The admissions committee is familiar with the calculus curriculum at various institutions and is aware that it may not always be a 3-semester sequence.

In terms of prerequisite coursework knowledge, the admissions committee wants to ensure an applicant has a working knowledge of single-variable and partial differentiation/integration, and matrix/vector algebra.

Real analysis is suggested. When should I take real analysis?

Several of the required courses for the PhD program require writing mathematical proofs. So, we strongly recommend that students complete a course in real analysis. PhD students who have not previously taken real analysis generally take real analysis their first semester in the program, and the cost is covered by their tuition benefit.

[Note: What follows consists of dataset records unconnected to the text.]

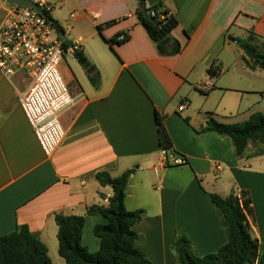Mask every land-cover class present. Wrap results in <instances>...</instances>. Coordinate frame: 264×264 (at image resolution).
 Here are the masks:
<instances>
[{
	"label": "crops",
	"instance_id": "1",
	"mask_svg": "<svg viewBox=\"0 0 264 264\" xmlns=\"http://www.w3.org/2000/svg\"><path fill=\"white\" fill-rule=\"evenodd\" d=\"M50 1L66 43H78L93 68L86 70L74 50L65 48L59 69L73 104L59 113L65 135L51 155L20 104L28 76L0 70V235L26 225L47 245L53 264H67L58 252L55 214L84 215L82 242L96 251L100 242L93 228L105 218L87 210L107 204L113 193L96 174L105 170L118 176L133 169L125 204L144 210L134 225L135 244L154 264H178L172 244L181 234L198 255L226 243L210 200L213 192L225 197L249 190L253 216L248 221L264 249V154L237 158L229 138L197 131L210 111L193 109L190 94L193 86L210 85L206 92L215 88L207 69L219 61L228 35L246 38L253 30L264 37V0H145L163 3L176 16L171 35L182 44L176 55L159 52L139 22L137 0ZM118 35L128 38L115 44L114 52L106 39ZM94 72L97 85L90 80ZM183 102L187 106L179 110ZM157 113L165 115L172 150L186 164L160 167Z\"/></svg>",
	"mask_w": 264,
	"mask_h": 264
},
{
	"label": "trees",
	"instance_id": "2",
	"mask_svg": "<svg viewBox=\"0 0 264 264\" xmlns=\"http://www.w3.org/2000/svg\"><path fill=\"white\" fill-rule=\"evenodd\" d=\"M138 3L145 0H137ZM141 25L149 37L155 42L163 55H176L181 52V42L171 35L178 25L176 16L163 3L146 4V12L139 7L136 10ZM55 25L61 29L58 22ZM106 39L111 49L114 45L128 38L124 35ZM243 49L242 60L250 70H264V37L249 30L246 38L228 35ZM115 52V51H114ZM75 57L86 69L93 68L92 62L84 51L75 50ZM207 72L210 77L223 73L221 63L215 58ZM99 74L94 72L90 80L97 85ZM165 115L157 113L159 141L162 147L171 151L172 139L165 127ZM185 121L189 122L186 117ZM199 132L212 131L229 138L237 158L264 154V111H255L244 122H223L212 114L207 117L205 125L197 129ZM249 144L252 152H248ZM175 152V151H173ZM177 153V152H176ZM187 160V159H186ZM133 169H127L118 176L108 171H99L97 180L102 185H110L113 193L105 205H93L88 208L89 215L99 214L104 222L95 224L93 233L99 238V248L91 251L82 242L84 215H68L63 212L55 214L58 226V252L67 264H154L143 250L135 244L139 237L134 225L144 216L142 208L130 210L125 200L127 187ZM214 205L219 211L222 224L227 233V241L217 251L198 255L190 239L179 235L172 244L177 255L178 264H264V249L258 238L252 235L248 216H253L252 198L249 190L240 189L225 197L218 193H210ZM0 264H53L47 245L35 237L28 226L23 225L7 234L0 235Z\"/></svg>",
	"mask_w": 264,
	"mask_h": 264
},
{
	"label": "built area",
	"instance_id": "3",
	"mask_svg": "<svg viewBox=\"0 0 264 264\" xmlns=\"http://www.w3.org/2000/svg\"><path fill=\"white\" fill-rule=\"evenodd\" d=\"M31 1L38 9L13 3L5 8L0 23V70L7 76L20 72L28 76L29 84L21 92L20 104L45 154L51 155L65 135L59 113L73 104L59 65L66 47L75 51L80 45L66 43L54 23L55 6L50 0ZM209 87L201 85L202 90ZM186 106L181 103L179 110ZM186 163L183 155L161 148L160 167ZM216 167L220 170L219 165ZM158 170L154 168L156 174Z\"/></svg>",
	"mask_w": 264,
	"mask_h": 264
},
{
	"label": "rangeland",
	"instance_id": "4",
	"mask_svg": "<svg viewBox=\"0 0 264 264\" xmlns=\"http://www.w3.org/2000/svg\"><path fill=\"white\" fill-rule=\"evenodd\" d=\"M7 6V0H0V23ZM222 48L219 62L223 73L209 78L215 85L209 92L194 86L191 88V107L210 111V114L223 122H244L252 112L264 111V70L245 67L240 58L243 49L231 40H227ZM54 264L58 262L54 260Z\"/></svg>",
	"mask_w": 264,
	"mask_h": 264
},
{
	"label": "water",
	"instance_id": "5",
	"mask_svg": "<svg viewBox=\"0 0 264 264\" xmlns=\"http://www.w3.org/2000/svg\"><path fill=\"white\" fill-rule=\"evenodd\" d=\"M8 3H13L21 6H30L33 8L38 9V6L31 0H7ZM138 7L143 11L146 12V3L145 1H141ZM233 193V192H232Z\"/></svg>",
	"mask_w": 264,
	"mask_h": 264
}]
</instances>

What kind of assistantships are available for PhD students?

All PhD students are offered full funding, which includes a stipend (based on 20 hours of work per week), tuition, and health benefits. Funding comes as part of graduate research and teaching assistantships, and fellowships. Section 7.8 of our Biostatistics Student Guidebook explains the benefits and costs of Graduate Assistantships in the Division of Biostatistics & Health Data Science at the University of Minnesota.


What types of jobs are available for biostatisticians

A degree in biostatistics provides broad technical training that is marketable to a broad range of employers, leading to a wide range of potential jobs. Of our PhD students who graduated between 2018 and 2020, for those who were employed in the private sector or are in a government setting, job titles include Principal Biostatistician, Principal Data Scientist, Associate Scientist, and Mathematical Statistician; the academic positions our recent PhD students have moved to include postdoctoral scholar positions and tenure-track positions at major universities.

Where are your alumni employed?

Careers are available in academic, governmental, non-governmental, and private industry settings. Recent graduates have been hired at publicly funded research institutions including: Fred Hutchinson Cancer Research Center, University of Texas, Stanford University, the Food and Drug Administration, and also at private companies including St. Jude Medical, Eli Lilly, Boston Scientific, Medtronic, Merck, 3M, and Affymetrix. Of our PhD students who graduated between 2018 and 2020, 40% were employed in the private sector, 55% moved to an academic position, and 5% moved to a government setting.